I’ve seen some Twitter talk regarding anibloggers hosting their own panels at anime conventions for a while and it got me thinking what I would like to discuss if I ever got to partake in the activity. There’s a few subjects that interest me that I don’t write about on my blog because words can’t really express them properly. Stuff like starting an anime blog and how to be popular. Thoughts regarding what anime are essential viewing. Who would win in a “battle of the awesome” between Kamina from TTGL and Mako from KLK? Honestly, if the opportunity comes for me to host that kind of stuff, I’ll be all over it.
But more than any subject I can think of related to anime culture, the panel I’d like to host the most, if I ever got the chance, would be an “Anime That Everyone Disagrees With You” panel.
Despite how I might seem in my writing and all, I like differing opinions. I think they make the world a better place and it leads to all sorts of conversations that can help you learn not just about the person, but also about the anime itself. One of the main reasons I started the blog was to ask “do you see what I see?” and have them go “well yeah, but…”. I mean obviously, I don’t dislike people who think differently from me. Aside from the fact that I’d have to hate everyone on the planet if I did, I would have to hate my real-life friends who adore stuff like Sword Art Online and The Pet Girl of Sakurasou whilst they go “What the fuck is this pile of shit?” whenever I try to show them Detroit Metal City or Popee the Performer – yes this actually happened. Controversial opinions and all that just tickle my fancy – mostly when I’m the one doing it, but I’m only human – and motivates me to write more than singing the same old praise for Baccano that everyone else does.
What I “don’t” like, and this applies to me too considering I’ve noticed my “less than savory” reputation amongst some other anime guys, are opinions that feel like they’re half-assing between being professional and personal, or they lean too far to one side without even considering the other. It’s bad enough that I can’t read some of my old stuff on Kokoro Connect without closing the window, so you can bet that I’m not going to read your stuff if you partake in that activity. Long story short, I hate opinions – good or bad – when the person doesn’t “get” what they’re criticizing (or alternatively, when their reasons for not getting it are explained poorer than anything coming out of the mouths of one of those men’s rights activists). Yes I don’t exactly have a high opinion of Muppets Take Manhatten. That doesn’t mean I have to be ignorant of what the whole point of the film was and whatnot. I just happen to think Manhattan was too awkward and mediocre to make the whole “sad Muppets splitting apart” thing actually work.

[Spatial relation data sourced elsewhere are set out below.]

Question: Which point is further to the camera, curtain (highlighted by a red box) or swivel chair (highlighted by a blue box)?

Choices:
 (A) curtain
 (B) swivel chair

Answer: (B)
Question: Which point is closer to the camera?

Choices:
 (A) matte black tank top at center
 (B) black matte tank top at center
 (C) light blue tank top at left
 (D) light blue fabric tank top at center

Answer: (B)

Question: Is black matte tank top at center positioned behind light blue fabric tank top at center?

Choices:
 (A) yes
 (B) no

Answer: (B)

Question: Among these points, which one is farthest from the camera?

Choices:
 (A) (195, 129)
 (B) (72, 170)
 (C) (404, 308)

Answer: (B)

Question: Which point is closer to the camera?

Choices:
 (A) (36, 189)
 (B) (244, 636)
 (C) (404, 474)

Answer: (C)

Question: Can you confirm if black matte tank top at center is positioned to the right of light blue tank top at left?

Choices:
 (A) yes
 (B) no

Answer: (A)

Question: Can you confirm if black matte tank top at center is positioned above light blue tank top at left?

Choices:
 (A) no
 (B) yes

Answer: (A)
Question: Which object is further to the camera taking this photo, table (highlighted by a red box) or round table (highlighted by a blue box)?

With that said, I am aware of the limitations caused by words. I could explain why Manhattan is awkward as hell on a separate post, but in addition to the fact that explaining why you don’t like something because of atmosphere or whatever is tough enough on its own, the Internet by itself is a strange, evil behemoth that has a tendency to warp things beyond recognition, good intentions or not. Hell, it might be warping my words right now. I could do a vlog or a podcast, but not many people want to listen to those and I’m sure the Internet will still find a way to mess those up. Monologues aren’t exactly the safest thing for the whole world to see.
The most fun I ever have with my opinions on anime and whatnot is when I go on Skype calls with my colleagues, whether it’s to record a podcast or just friendly banter before watching something horrible. Well, I lie. The most fun I have is when I meet with them in person, like I did at Anime Boston recently. But of course, the price for that is too expensive to do on a regular basis, so I have to settle for Skype most of the time. And let me tell you, talking with other people is great, partly because you have a specific outlet to talk to, and also because responses are quick and unstilted (once you get used to it I mean) without that 140 character limit that Twitter has.
Spoken discussions like that give the perfect environment for people to see the other side of the coin and whatnot. It allows for clearer reasoning and unless someone is a true jackass, there’s no over exaggerated yelling or dry sarcasm for comedic effect that may or may not work. And above all, when we agree/disagree with someone in person, we can become more involved in said person’s views without necessarily changing it or ours in turn. Ironically, by being free of the restrictions placed on the written side of things, we are free to truly express ourselves as respectable people. And when it comes to the world of opinions, especially in regards to our different artistic priorities, I want to hear them from people whose opinions I can respect.
Also, the more people I can respect, the better. Sure it’s fun to talk to the same people over and over again as long as something new pops up, but it feels limiting in a way, and it can get repetitive if new stuff doesn’t pop up regularly. Which is why I’d like to host a panel regarding the subject at an anime con one day. Because a panel – provided it’s popular enough – would draw a lot of physical people. More opinions. More respect. More fun. Hell, if it turns out well, I’d like to make it a regular event whenever I go to one of them conventions. I’d call out people for an hour or so, they bring up an anime they have an unpopular opinion of, and we can do a quick (and hopefully funny) discussion regarding why that person has it. The other members of the audience would get involved to if they want, provided that said involvement doesn’t involve “judging the person” and disturbing the panel in general. Great way to know the person, the anime, and possibly extra stuff as a whole. What’s not to like?
I’m not hosting the panel by myself though. Someone’s going to have to join me.